Once Huelsman had a family of her own, Grandma Lavonna began sending Huelsman letters containing some of her favorite recipes.

“Through her letters, generations to come will know more about her love of baking before Alzhiemer’s stole it,” Huelsman said.



Handwritten recipe cards, “stained and worn,” Huelsman considers each one a treasure.

“Longtime neighbor, Rosemary Bachey, blessed our family with many of her families Hungarian recipes. When I made Kifli cookies for the first time, I remember how skillfully and fast she rolled up the pecan filled dough into crescents. I hoped my hands would one day be large, strong and worn like Rosemary’s.”

-Aunt Martha Rindler’s Molasses Ginger Cookies:

Preheat oven to 350


1/3 cup shortening 1 cup light brown sugar, packed ¾ cup dark brown sugar


1 egg ½ cup molasses

Mix well and add:

2/3 cup cold water and stir just until incorporated

Sift dry ingredients:

6 cups flour 2 teaspoons baking soda, 1 teaspoon salt, 1 teaspoon allspice, 1 teaspoon ground ginger, 1 teaspoon ground cloves and 1 teaspoon cinnamon

Gently mix dry ingredients into wet 1 cup at a time. Cover and chill for at least one hour.

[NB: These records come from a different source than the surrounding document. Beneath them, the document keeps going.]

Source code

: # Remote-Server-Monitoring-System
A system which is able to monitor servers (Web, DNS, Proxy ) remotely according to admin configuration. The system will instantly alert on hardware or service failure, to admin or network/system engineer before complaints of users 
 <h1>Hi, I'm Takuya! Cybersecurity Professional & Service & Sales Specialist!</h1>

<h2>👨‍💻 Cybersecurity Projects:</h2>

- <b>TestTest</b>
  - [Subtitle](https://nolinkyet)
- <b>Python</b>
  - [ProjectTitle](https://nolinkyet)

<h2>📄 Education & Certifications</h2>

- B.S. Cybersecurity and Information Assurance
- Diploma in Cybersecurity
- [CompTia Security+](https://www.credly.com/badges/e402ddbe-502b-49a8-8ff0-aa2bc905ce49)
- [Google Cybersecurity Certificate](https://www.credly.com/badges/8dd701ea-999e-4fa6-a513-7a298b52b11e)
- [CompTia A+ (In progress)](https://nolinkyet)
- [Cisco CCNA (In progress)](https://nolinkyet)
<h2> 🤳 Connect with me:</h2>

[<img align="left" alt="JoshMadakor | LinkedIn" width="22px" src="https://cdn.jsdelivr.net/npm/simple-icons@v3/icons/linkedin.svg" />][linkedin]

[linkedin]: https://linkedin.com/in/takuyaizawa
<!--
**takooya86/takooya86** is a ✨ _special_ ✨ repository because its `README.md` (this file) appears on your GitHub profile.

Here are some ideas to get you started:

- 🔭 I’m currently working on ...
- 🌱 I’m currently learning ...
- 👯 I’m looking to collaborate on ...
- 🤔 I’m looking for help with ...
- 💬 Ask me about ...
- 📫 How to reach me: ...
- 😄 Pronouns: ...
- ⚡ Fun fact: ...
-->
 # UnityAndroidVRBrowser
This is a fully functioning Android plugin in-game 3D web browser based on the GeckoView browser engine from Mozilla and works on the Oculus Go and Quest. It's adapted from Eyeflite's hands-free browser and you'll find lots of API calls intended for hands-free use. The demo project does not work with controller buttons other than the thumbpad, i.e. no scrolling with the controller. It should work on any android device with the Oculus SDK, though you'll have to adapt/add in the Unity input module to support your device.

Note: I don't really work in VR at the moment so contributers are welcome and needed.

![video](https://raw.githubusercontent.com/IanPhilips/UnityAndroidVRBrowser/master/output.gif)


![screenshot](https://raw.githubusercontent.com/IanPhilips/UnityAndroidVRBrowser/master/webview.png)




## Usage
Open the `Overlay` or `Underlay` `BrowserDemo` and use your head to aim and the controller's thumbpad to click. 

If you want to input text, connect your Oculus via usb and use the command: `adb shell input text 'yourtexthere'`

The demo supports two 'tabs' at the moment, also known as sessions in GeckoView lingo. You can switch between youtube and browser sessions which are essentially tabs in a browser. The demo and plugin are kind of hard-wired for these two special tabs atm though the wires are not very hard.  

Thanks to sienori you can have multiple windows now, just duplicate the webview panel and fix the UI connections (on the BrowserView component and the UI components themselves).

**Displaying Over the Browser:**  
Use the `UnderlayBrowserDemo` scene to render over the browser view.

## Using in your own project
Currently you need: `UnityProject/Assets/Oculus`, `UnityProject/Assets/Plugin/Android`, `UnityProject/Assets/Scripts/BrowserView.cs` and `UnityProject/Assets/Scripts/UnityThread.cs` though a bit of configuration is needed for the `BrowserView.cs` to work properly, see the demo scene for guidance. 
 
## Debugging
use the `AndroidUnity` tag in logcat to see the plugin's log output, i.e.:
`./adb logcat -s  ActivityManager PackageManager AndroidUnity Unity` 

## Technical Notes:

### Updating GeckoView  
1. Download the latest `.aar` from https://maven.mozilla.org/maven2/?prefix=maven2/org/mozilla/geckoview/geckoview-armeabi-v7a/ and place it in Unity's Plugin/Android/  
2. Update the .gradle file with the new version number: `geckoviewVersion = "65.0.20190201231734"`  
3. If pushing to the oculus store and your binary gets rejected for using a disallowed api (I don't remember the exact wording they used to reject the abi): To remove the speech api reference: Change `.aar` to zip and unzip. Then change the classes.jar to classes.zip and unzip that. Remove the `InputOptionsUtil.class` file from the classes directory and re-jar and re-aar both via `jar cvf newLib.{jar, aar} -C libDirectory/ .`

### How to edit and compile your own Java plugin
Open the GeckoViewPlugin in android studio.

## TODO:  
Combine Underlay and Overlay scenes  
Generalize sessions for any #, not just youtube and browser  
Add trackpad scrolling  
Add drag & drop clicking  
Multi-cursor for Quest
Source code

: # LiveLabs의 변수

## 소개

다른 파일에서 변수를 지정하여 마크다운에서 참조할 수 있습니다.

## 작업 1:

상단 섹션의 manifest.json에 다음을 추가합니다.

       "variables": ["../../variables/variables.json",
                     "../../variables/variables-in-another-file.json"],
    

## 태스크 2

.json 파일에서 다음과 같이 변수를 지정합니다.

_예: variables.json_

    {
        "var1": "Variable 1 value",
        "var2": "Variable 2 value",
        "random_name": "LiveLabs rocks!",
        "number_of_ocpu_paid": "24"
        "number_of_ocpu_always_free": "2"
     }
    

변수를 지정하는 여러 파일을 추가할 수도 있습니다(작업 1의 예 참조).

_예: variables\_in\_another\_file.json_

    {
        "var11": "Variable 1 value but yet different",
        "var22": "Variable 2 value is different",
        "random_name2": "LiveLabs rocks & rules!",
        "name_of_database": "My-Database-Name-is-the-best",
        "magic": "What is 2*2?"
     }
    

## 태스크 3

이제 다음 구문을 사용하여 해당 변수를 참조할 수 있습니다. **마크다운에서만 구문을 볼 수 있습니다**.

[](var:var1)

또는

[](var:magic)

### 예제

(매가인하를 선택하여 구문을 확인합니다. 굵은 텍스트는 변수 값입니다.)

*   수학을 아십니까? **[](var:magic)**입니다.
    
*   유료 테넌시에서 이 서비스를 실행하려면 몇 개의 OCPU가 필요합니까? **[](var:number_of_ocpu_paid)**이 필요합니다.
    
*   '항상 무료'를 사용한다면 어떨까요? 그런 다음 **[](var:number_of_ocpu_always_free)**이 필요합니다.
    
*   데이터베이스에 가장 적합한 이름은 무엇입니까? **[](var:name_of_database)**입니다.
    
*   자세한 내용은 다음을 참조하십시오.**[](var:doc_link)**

Lightly flour surface, place dough in center and lightly flour top. Roll out to appx ½ " thick. To keep from getting too much flour in the dough, rub flour on the rolling pin if it starts to stick to dough. Cut out into desired shapes. When using larger cookie cutters (over 3-4″) lower oven temp to 325 and extend baking time a couple minutes. Bake 14-18 minutes depending on size.

Cookies can be cake-tested done or look for them to be lightly browned on the edges and will lightly indent when touched softly in the center. Adjust baking time and temp based on size of cutout cookie: smaller the cookie the quicker the bake

Decorate as desired. Glaze or Royal icing, or full-on decorator icing and all the trimmings.